What are the complications after a hysterectomy?
Generally, possible complications following hysterectomy may include pelvic floor dysfunction, sexual dysfunction, endocrine disorders, ovarian function decline, and osteoporosis. If any discomfort occurs, it is recommended to seek timely medical evaluation and follow standardized treatment under a doctor's guidance. Specific details are as follows:
1. Pelvic Floor Dysfunction
After hysterectomy, the pelvic support structures may change, potentially leading to pelvic floor dysfunction. This can manifest as urinary incontinence—the inability to control urine release—especially during coughing, laughing, or strenuous physical activity.
2. Sexual Dysfunction
Hysterectomy may affect sexual life to some extent, causing decreased libido or reduced sexual pleasure. This could result from surgical changes to vaginal anatomy, such as vaginal shortening or dryness, which may reduce comfort during intercourse.
3. Endocrine Disorders
Following hysterectomy, ovarian function may be affected, leading to endocrine imbalances. This can cause symptoms such as excessive sweating, hot flashes, irritability, and mood disturbances.

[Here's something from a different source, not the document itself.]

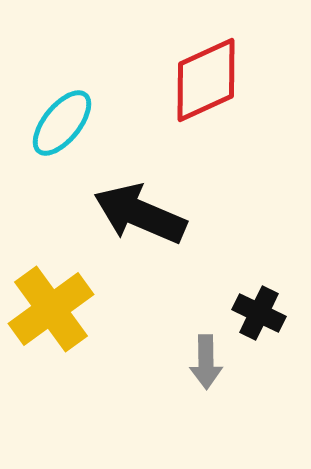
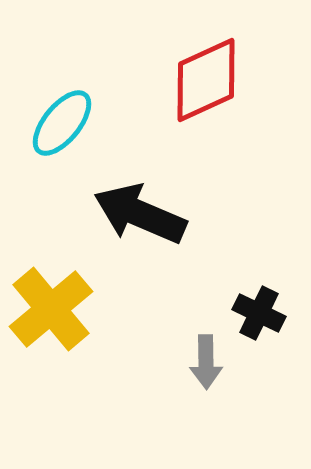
yellow cross: rotated 4 degrees counterclockwise
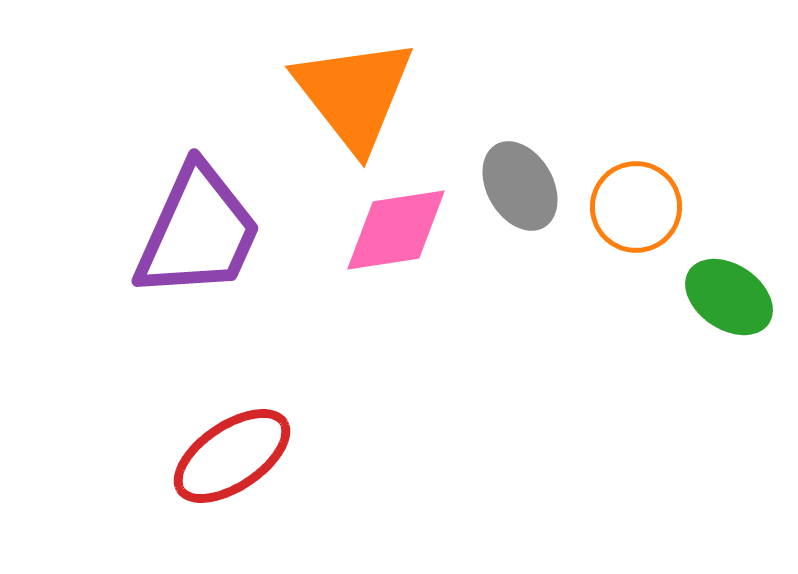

4. Ovarian Function Decline
If ovaries are removed during hysterectomy or if their blood supply is compromised by the surgery, ovarian function may decline. This leads to reduced estrogen levels and may trigger early menopausal symptoms, including hot flashes, night sweats, insomnia, and emotional fluctuations.
5. Osteoporosis
Estrogen deficiency may also lead to decreased bone density, increasing the risk of osteoporosis. Patients may experience bone pain and an elevated risk of fractures.
It is recommended that patients follow their doctor’s advice for postoperative care and rehabilitation, attend regular follow-up visits, maintain a positive mindset, pay attention to dietary adjustments, and engage in appropriate physical activity to promote recovery.